A two-year environmental remediation project on the USS Yorktown has concluded with the removal of more than 1.6 million gallons of hazardous fuel, oil, contaminated water, and nine tonnes of asbestos, preventing what authorities said had become a serious pollution threat to Charleston Harbour.
The operation, funded through a $31.6 million American Rescue Plan Act grant, was launched under a 2022 executive order after engineers warned that the ageing vessel’s corroding hull could release long-stored pollutants into surrounding waters.
According to remarks shared through his office during Wednesday’s announcement, Governor Henry McMaster said that the ship had effectively become an environmental risk that intensified each year.
His office said he believed a leak would have caused severe damage to marshes and estuaries, harmed marine life, and put at risk industries that support thousands of jobs in the Lowcountry.
The USS Yorktown was decommissioned in 1970 and brought to South Carolina in 1975, where it was transferred to the state “as is”, with all remaining fuel, oil and sludge still in its tanks. After nearly five decades resting in pluff mud, its outer hull had deteriorated to the point that pollutants were increasingly likely to escape.

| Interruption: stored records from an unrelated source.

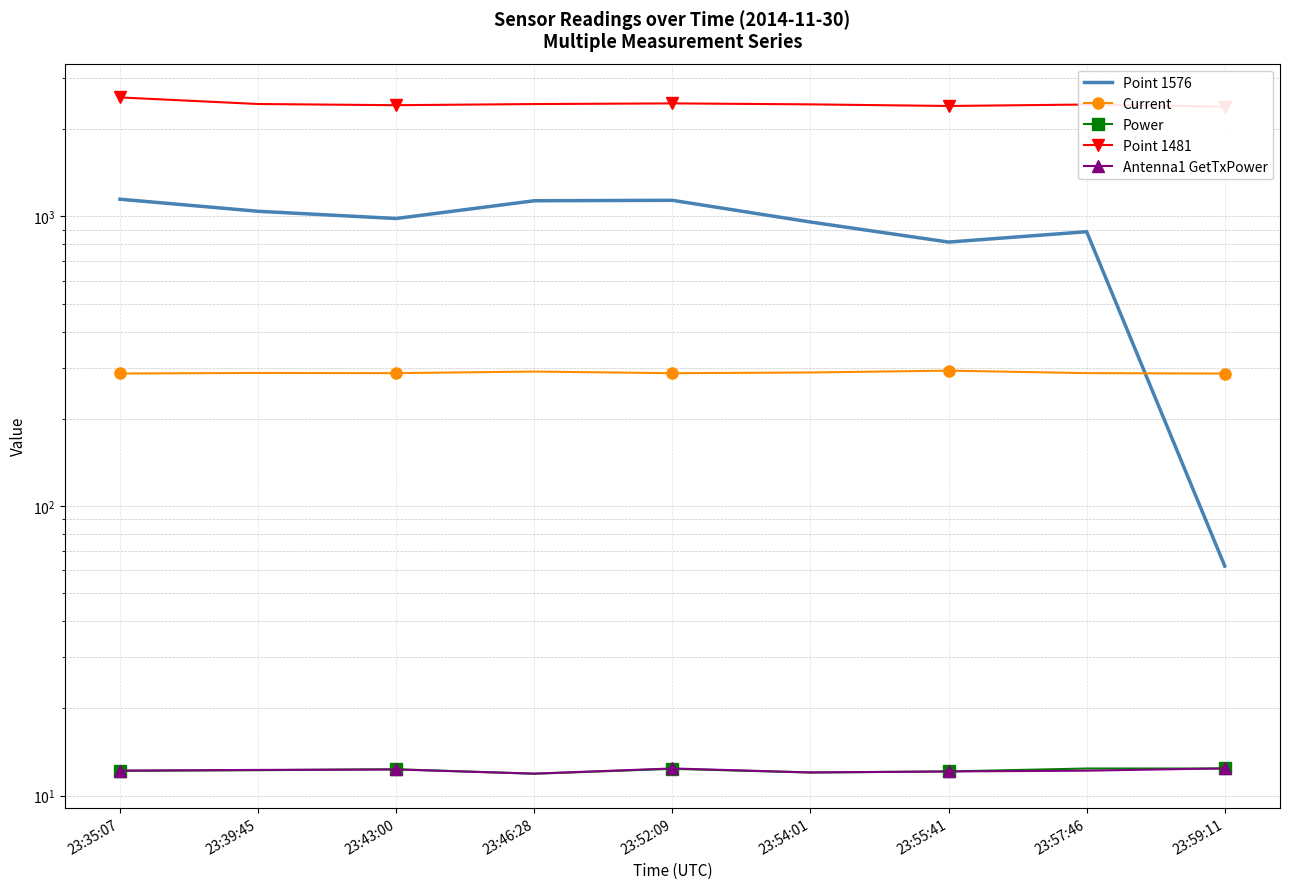

Is the value of Power at 23:54:01 greater than the value of Point 1576 at 23:55:41?

No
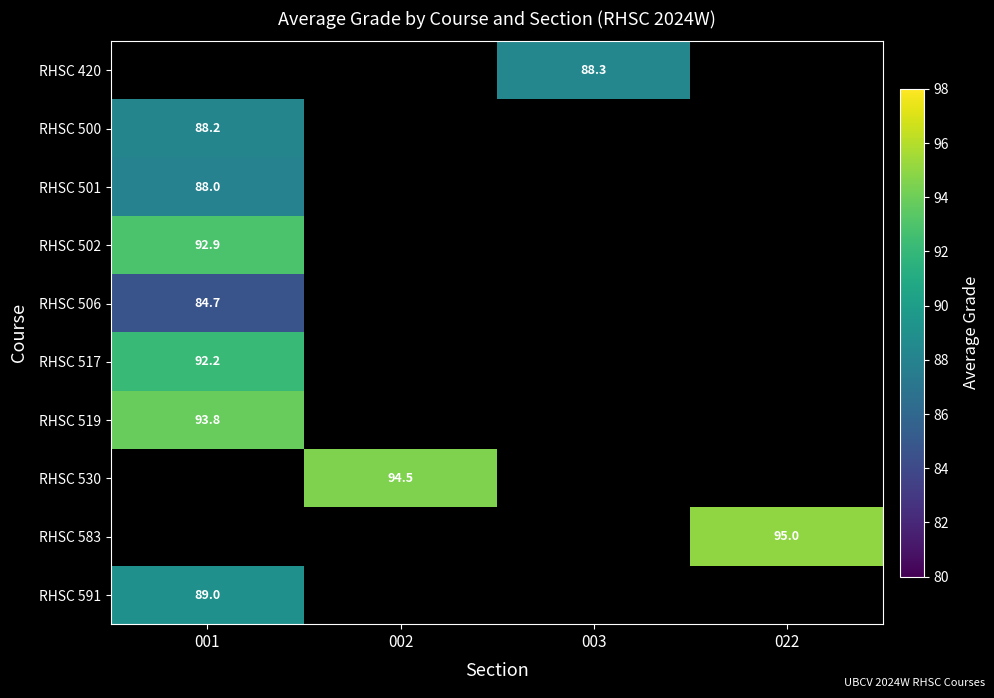

Is it true that RHSC 530 equals 94.5 at 002?

True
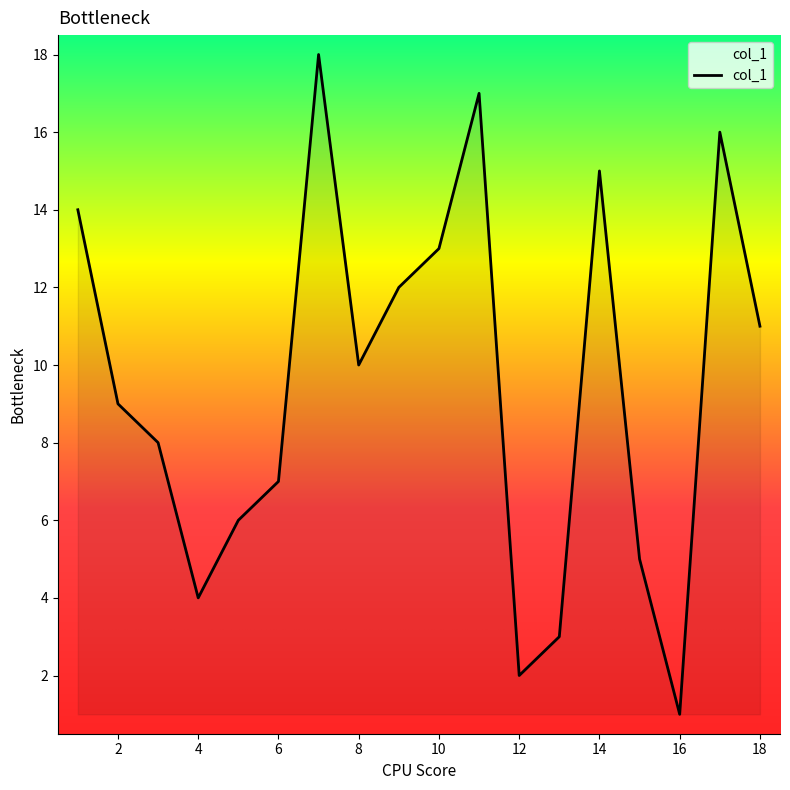

What is the difference between the maximum and minimum values?

17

The cleanup took place in two main phases:
Phase I — Completed December 2023
Phase II — February to October 2025
The USS Yorktown, built in 1943 as an Essex-class aircraft carrier, served in the Second World War, the Vietnam War, and assisted in the Apollo 8 astronaut recovery.

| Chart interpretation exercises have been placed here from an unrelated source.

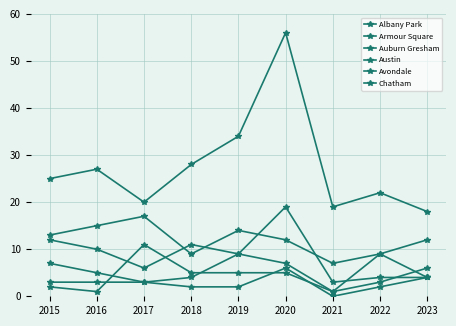

Does the chart have visible grid lines?

Yes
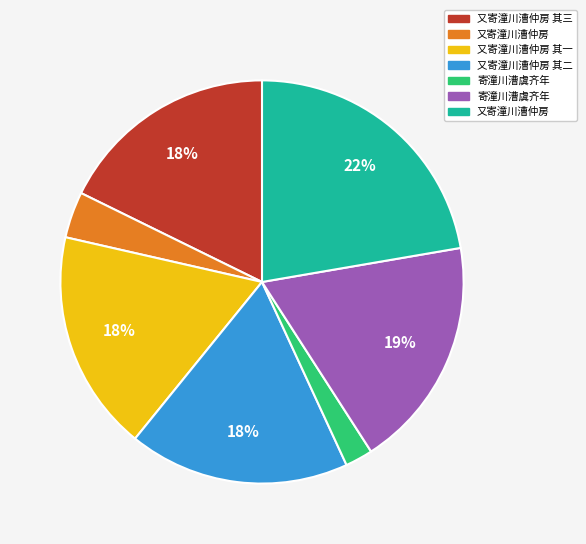

To the nearest percent, what is the average slice percentage?

14%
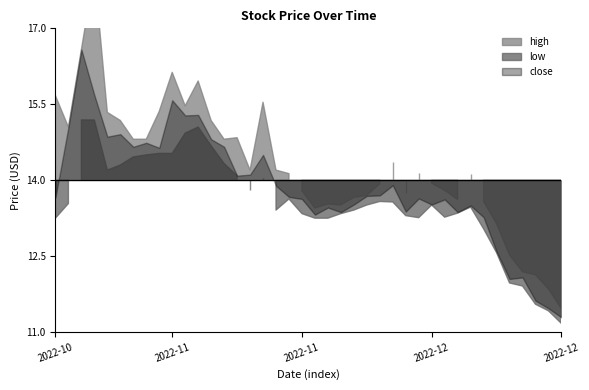

Is the value of low at 2022-12-22 greater than the value of close at 2022-11-18?

No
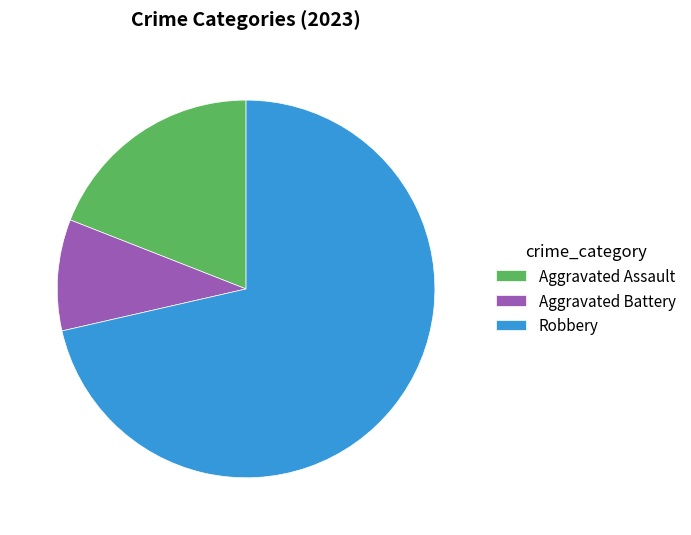

True or false: Robbery accounts for 71% of the total.

True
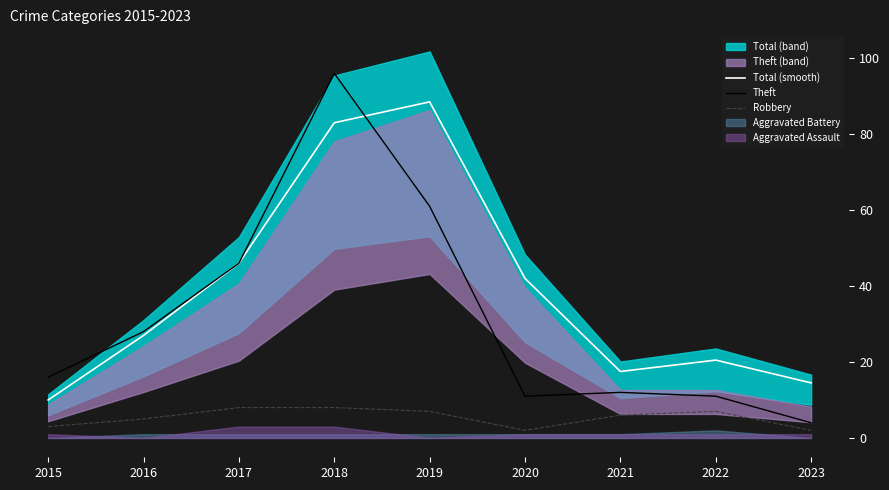

Reading right to left, extract all data points from this chart.

Total (smooth): 14.5	20.5	17.5	42.0	88.5	83.0	46.0	27.0	10.0
Theft: 4.0	11.0	12.0	11.0	61.0	96.0	46.0	28.0	16.0
Robbery: 2.0	7.0	6.0	2.0	7.0	8.0	8.0	5.0	3.0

The ship originally replaced the first Yorktown, which was lost during the Battle of Midway. At its operational height, the 820-foot carrier was manned by around 3,300 sailors.
It is now a nationally recognised historic landmark and the centrepiece of the Patriot’s Point Naval and Maritime Museum, attracting approximately 300,000 visitors each year.
The state Office of Resilience said its chief expressed pride in the team for recognising the urgency of the situation and completing the work efficiently while securing an important historic site for the future.